TIL that my last 30+ years of egg eating has been a faux pas.
The article is from 1993. If you are old enough to remember that time, it was indeed when official nutritionist advice was a complete failure. Eggs were advised against because it was thought their high cholesterol levels raised blood cholesterol, which is false for most people who consume a moderate amount of eggs. This is the time during which fat was demonized (anyone remember SnackWell's???), the "foot pyramid" was the rule of the day that was based on eating lots of bread, pasta and carbs.
I actually liked their devil's food cookie things. And after a quick glimpse at the internet, I am not alone in that. It's probably the major thing they're known for now.
Fat is still bad in excess, you are just stuck in a different meme cycle where Americans pretend it doesn’t matter and surely couldn’t have anything to do with the rampant obesity.
I don't know of any memes where people say it's OK to eat fat in excess or pretend "it doesn't matter". Even the extreme low carb diets aren't about eating fat in excess - if anything, people on those diets tend to lose weight because (a) not being able to eat any carbs gets monotonous fast and (b) fat induces a feeling of fullness, so people eat fewer total calories.
> I don't know of any memes where people say it's OK to eat fat in excess or pretend "it doesn't matter".
Hang around on Reddit for a day or two and you'll see them. Or heck, remember the Atkins diet, which was explicitly advertised as "you can eat as much fat as you want"?
The meme version of it does, and their official website gets pretty close - fat is unrestricted, it's fine to eat as much fat as you have an appetite for, it's fine if a large proportion of your calorie intake is saturated fat. I guess "to excess" is subjective, but Atkins certainly says that fat consumption levels that respected medical authorities say are dangerous are fine.

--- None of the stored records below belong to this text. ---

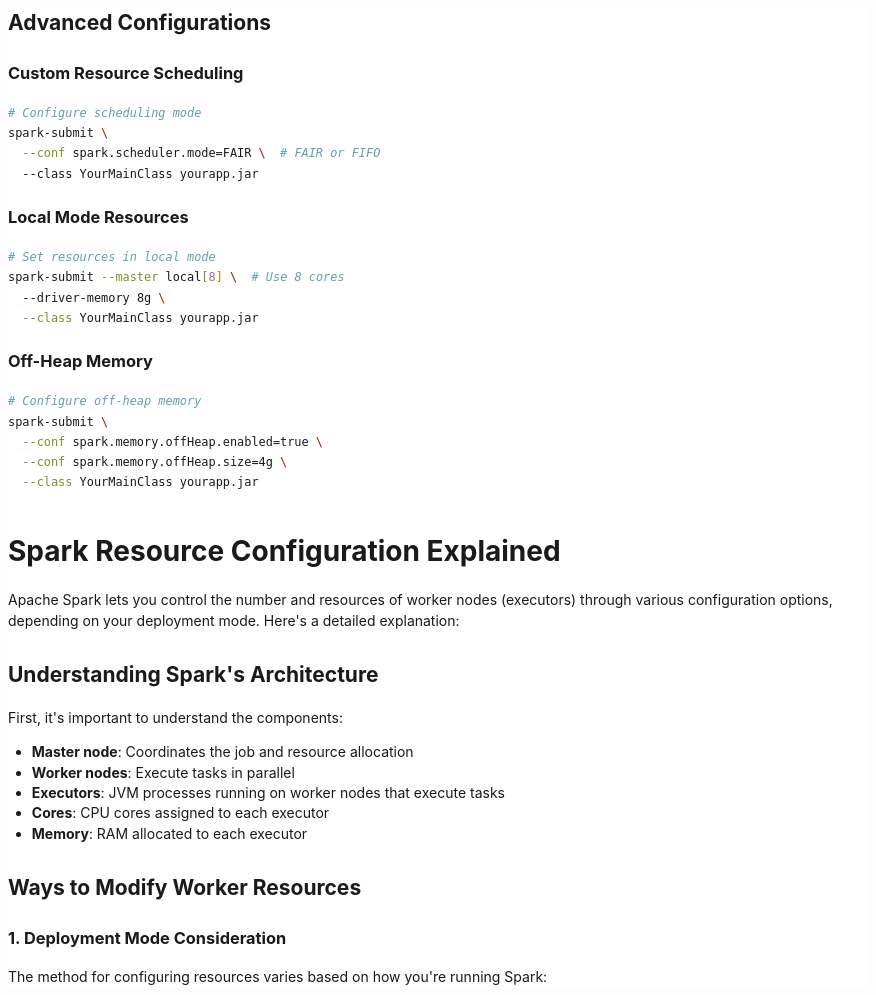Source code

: ## Advanced Configurations

### Custom Resource Scheduling

```bash
# Configure scheduling mode
spark-submit \
  --conf spark.scheduler.mode=FAIR \  # FAIR or FIFO
  --class YourMainClass yourapp.jar
```

### Local Mode Resources

```bash
# Set resources in local mode
spark-submit --master local[8] \  # Use 8 cores
  --driver-memory 8g \
  --class YourMainClass yourapp.jar
```

### Off-Heap Memory

```bash
# Configure off-heap memory
spark-submit \
  --conf spark.memory.offHeap.enabled=true \
  --conf spark.memory.offHeap.size=4g \
  --class YourMainClass yourapp.jar
```


# Spark Resource Configuration Explained

Apache Spark lets you control the number and resources of worker nodes (executors) through various configuration options, depending on your deployment mode. Here's a detailed explanation:

## Understanding Spark's Architecture

First, it's important to understand the components:

- **Master node**: Coordinates the job and resource allocation
- **Worker nodes**: Execute tasks in parallel
- **Executors**: JVM processes running on worker nodes that execute tasks
- **Cores**: CPU cores assigned to each executor
- **Memory**: RAM allocated to each executor

## Ways to Modify Worker Resources

### 1. Deployment Mode Consideration

The method for configuring resources varies based on how you're running Spark:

Atkins theory was if people restricted their carb intake they would naturally eat a lot less calories. Because counting calories is difficult, the easier thing to do was just restrict foods to ones that were low in carbs
It doesnt' matter in the sense that like 80% of what's in the typical American diet is far worse. All that fat that got removed was replaced with salt and corn syrup.
TIL that my last 30+ years of egg eating has been a faux pas.